Washington présente cette opération comme une riposte au tir de cinq missiles iraniens contre des forces américaines stationnées en Jordanie la veille. Selon les autorités jordaniennes, tous les projectiles ont été interceptés. Quelques heures plus tard, les États-Unis et l'Arabie saoudite avaient également mené des frappes contre des milices pro-iraniennes en Irak, où une vingtaine de conseillers iraniens auraient été tués, selon plusieurs médias.

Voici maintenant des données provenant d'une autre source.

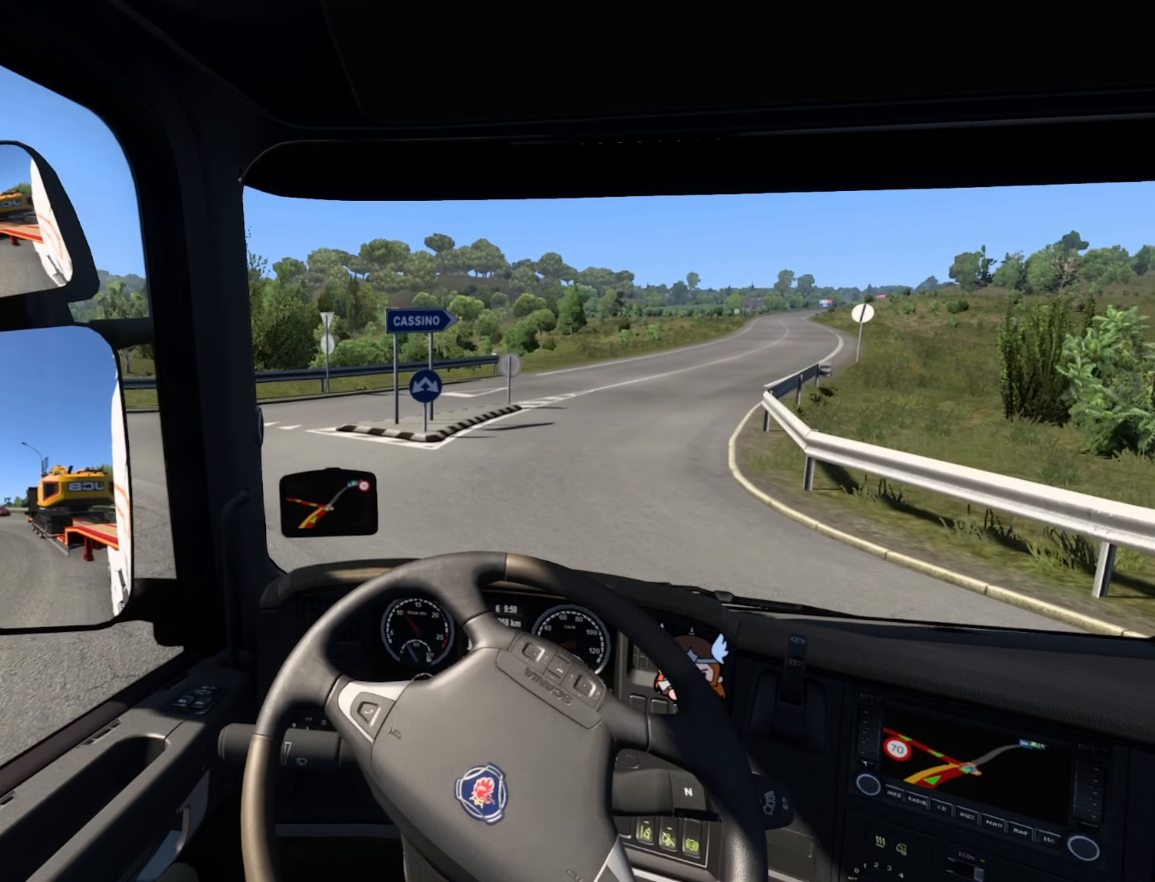
{"buttons": [], "left_stick": "left", "right_stick": "center", "events": []}
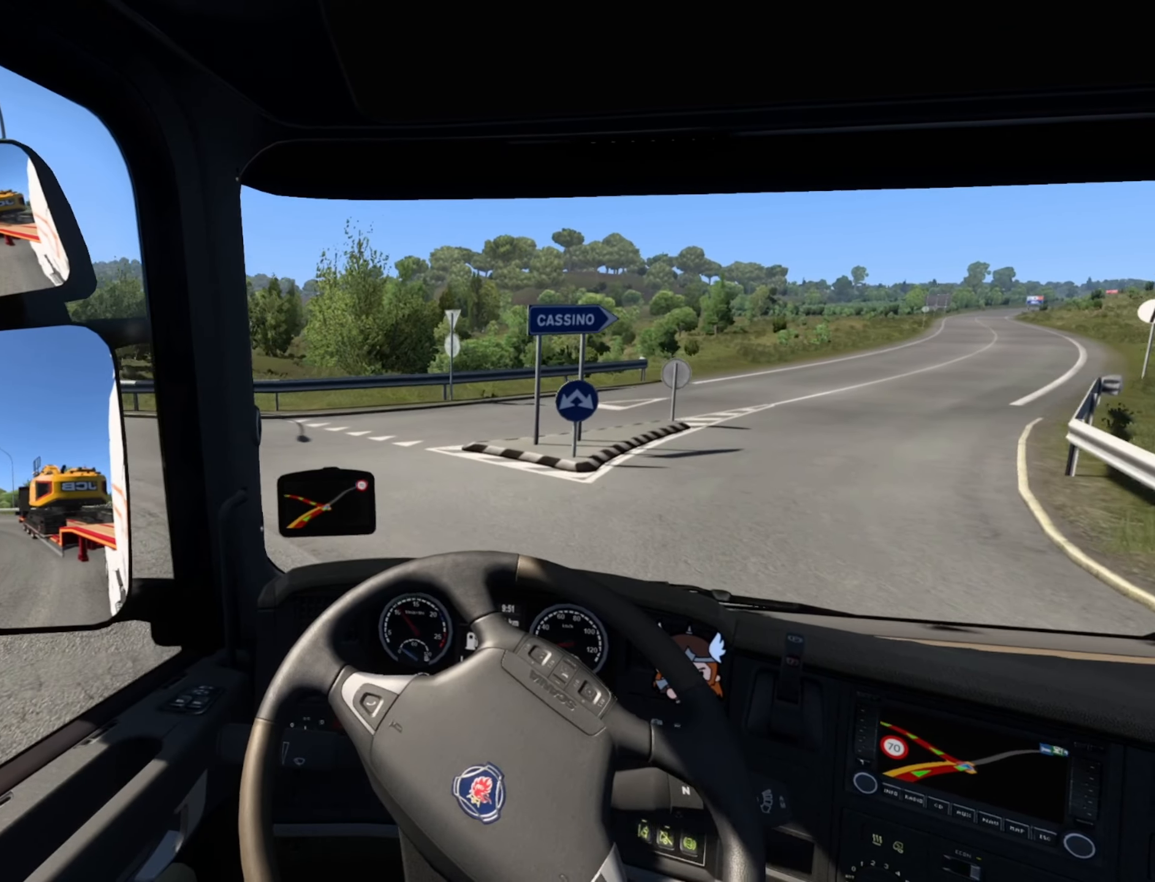
{"buttons": [], "left_stick": "left", "right_stick": "center", "events": []}
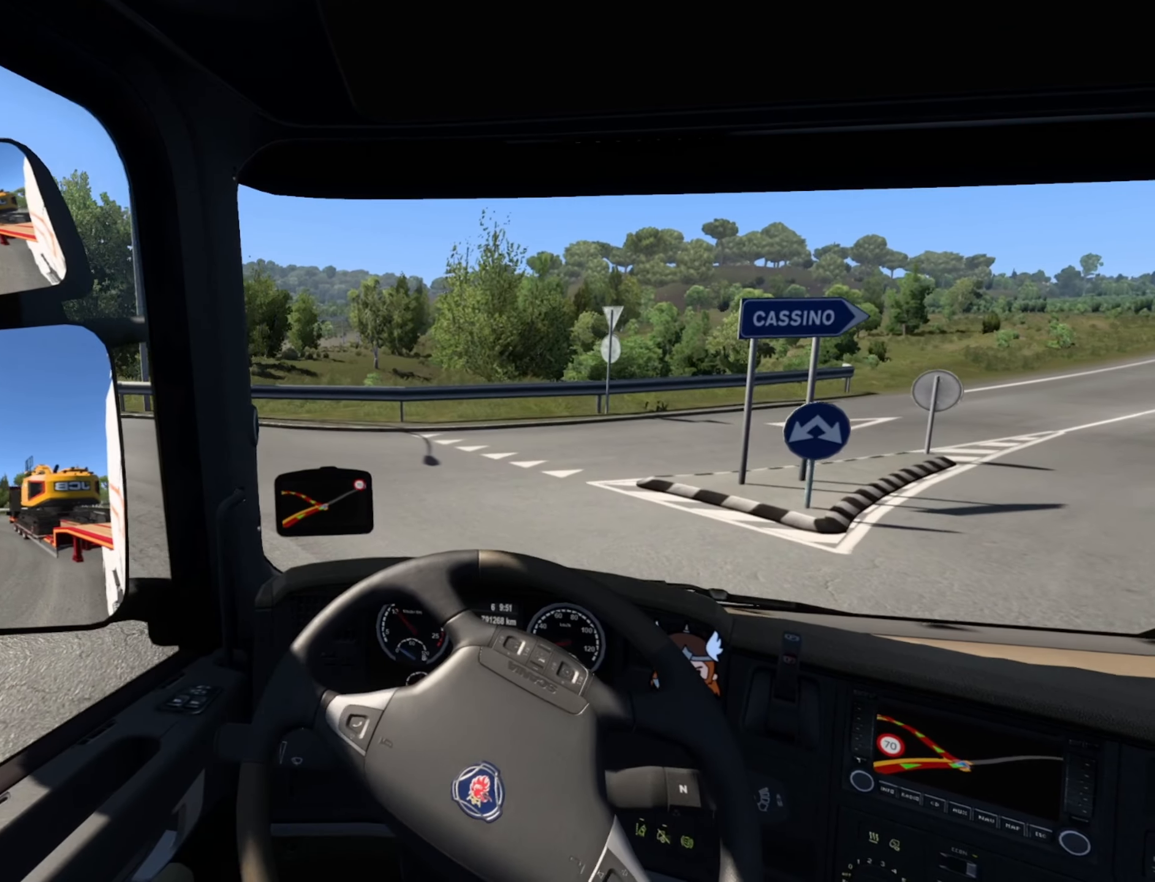
{"buttons": ["R2"], "left_stick": "left", "right_stick": "center", "events": [[116, "R2", "down"]]}
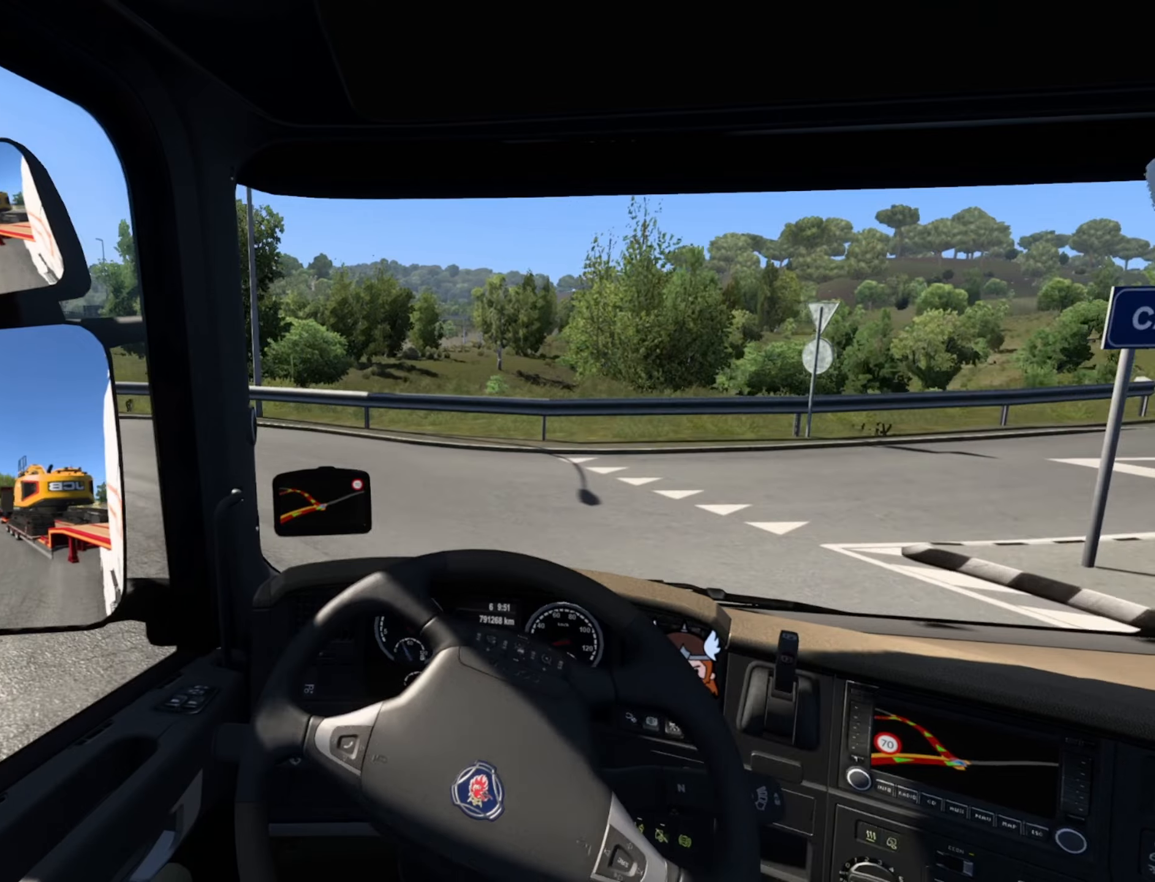
{"buttons": [], "left_stick": "left", "right_stick": "center", "events": [[167, "R2", "up"]]}
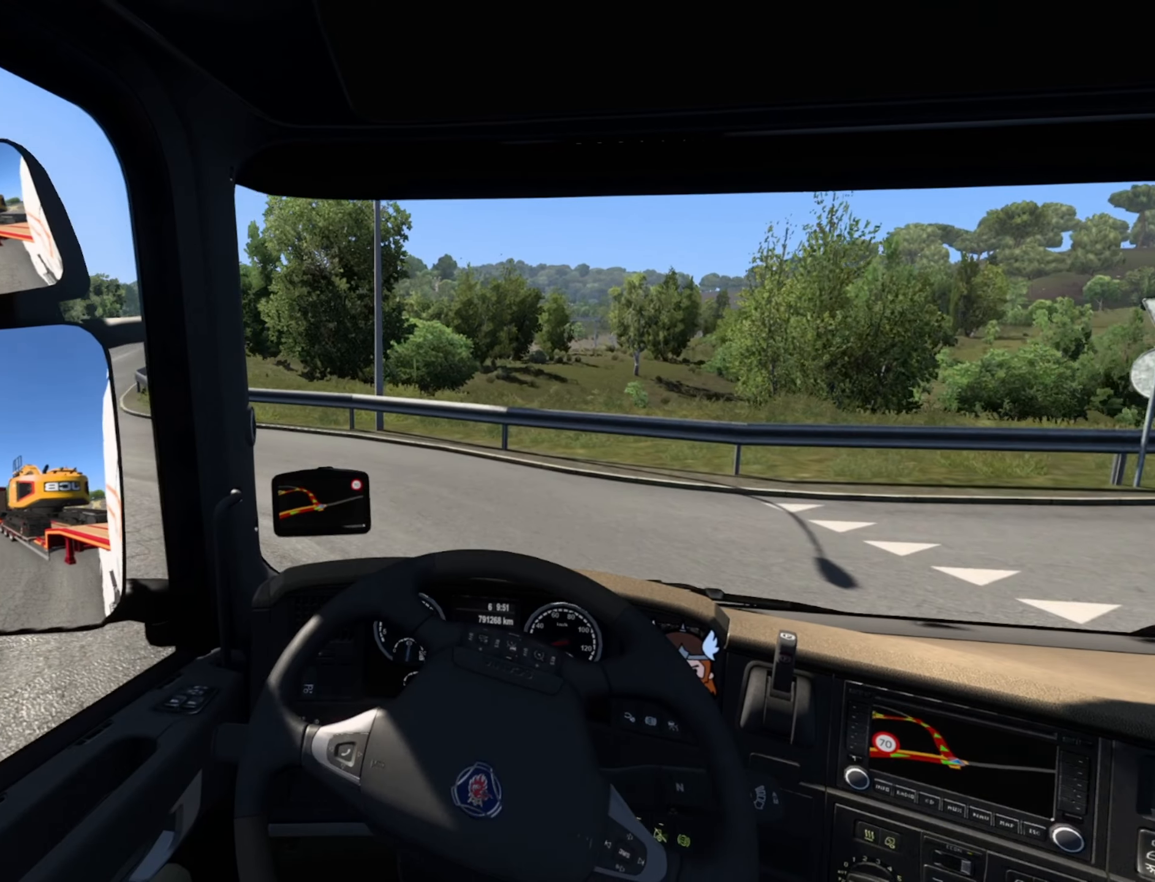
{"buttons": [], "left_stick": "left", "right_stick": "center", "events": [[150, "R1", "down"], [267, "R1", "up"]]}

À la Maison Blanche, Donald Trump a affiché sa détermination. Après avoir promis de « frapper très durement » l'Iran, il a laissé entendre qu'une réponse plus importante pourrait suivre, tout en affirmant vouloir maintenir une porte ouverte aux discussions avec Téhéran. Le président américain examinerait actuellement un plan élaboré par le commandant du CENTCOM, l'amiral Brad Cooper qui prévoit une campagne aérienne de 10 à 14 jours dont l'objectif est de porter un coup sévère aux capacités balistiques iraniennes. Le secrétaire à la Défense, Pete Hegseth, soutiendrait cette option, tandis que Donald Trump hésiterait encore entre une offensive de grande ampleur et des frappes plus limitées afin de préserver une éventuelle reprise des négociations.
En déplacement à Washington, le Premier ministre israélien Benyamin Netanyahou a réaffirmé que la décision appartenait exclusivement au président américain. Dans un entretien accordé à ABC, il a indiqué que trois scénarios étaient désormais sur la table : un accord avec Téhéran, le maintien de la pression stratégique autour du détroit d'Ormuz ou une reprise des opérations militaires. Selon lui, la probabilité d'un accord reste faible, même si l'Iran est aujourd'hui « plus faible que jamais ».
Selon plusieurs responsables américains, Donald Trump n'a pas encore arrêté son choix. Mais la reprise des frappes et l'étude d'une campagne aérienne prolongée témoignent d'une nouvelle phase de l'escalade entre Washington et Téhéran, alors que les efforts diplomatiques semblent dans l'impasse.